Bahir Dar is one of the most popular tourist destinations in Ethiopia. Known for its palm-lined avenues, it sits at the southern edge of Lake Tana which is the source of the Blue Nile. The town is the main base for visiting Tissisat Falls and the lake's 37 islands with their ancient churches and monasteries. Unfortunately, many of these churches deny access to women but there are exceptions. The lake is enormous and it will probably take half a day just to visit two or three of the monasteries. But the scenery is beautiful and visitors may even spot some local fishermen in traditional papyrus canoes or groups of hippo. The most beautiful of the monasteries on Lake Tana are Debre Kebran Gabriel, which dates from the 14th century, and Ura Kidane Mehret which has exceptional frescoes. The monasteries each charge their own entrance fee. The Tisissat Falls, often known as the Blue Nile Falls, are still impressive but the dam has seriously reduced the amount of water coming over the falls, which is sad. Bahir Dar also has an enormous market where visitors can trawl for local crafts and fresh produce.

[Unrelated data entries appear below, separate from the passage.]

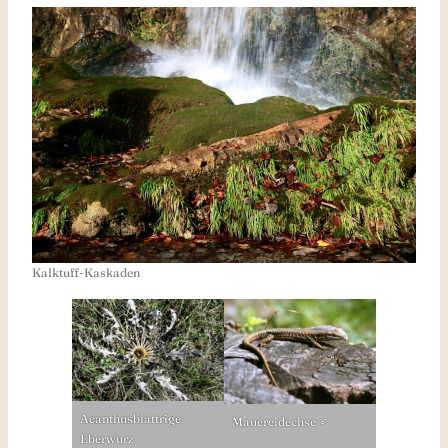
Kalktuff-Kaskaden
Acanthusblättrige
Mauereidechse ♂
Eberwurz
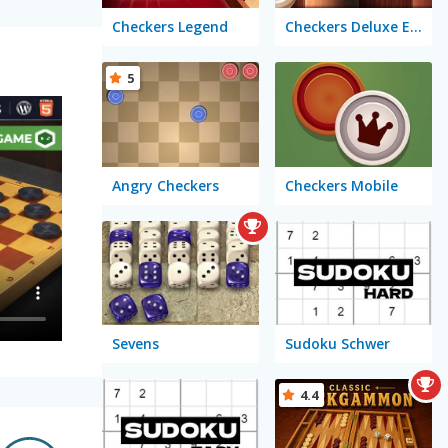
Checkers Legend
Checkers Deluxe Edition
5
Angry Checkers
Checkers Mobile
Sevens
Sudoku Schwer
4.4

Gondar is a city like no other, scattered with ancient castles and churches, magnificent mountain scenery, and a pleasantly cool climate. Situated 460 miles (748km) north of Addis Ababa, this is the next clockwise step after Bahir Dar on the official Historic Route through Ethiopia. Founded by Emperor Fasiledes around the year 1635, Gondar grew as an agricultural centre and market town. The city was the capital of Ethiopia for hundreds of years, which accounts for the abundant imperial architecture, most densely concentrated in the Royal Enclosure which contains five castles. The oldest and most architecturally interesting is the Castle of Fasiledes, which has Axumite, Portuguese, and Indian elements. Near the edge of Gondar is the Church of Debre Birhan Selassie, which was built in 1682 and contains the country's most celebrated ceiling murals. Gondar is also a natural base for treks into the Simien Mountains and many tour companies tout their services in the city. Travellers should choose carefully and get the opinion of recently returned trekkers before committing to a particular guide as quality varies. Another good excursion out of the city is the small but beautiful town of Gorgora on the northern shore of Lake Tana, about 43 miles (70km) from Gondar, where visitors will find some interesting ancient artefacts.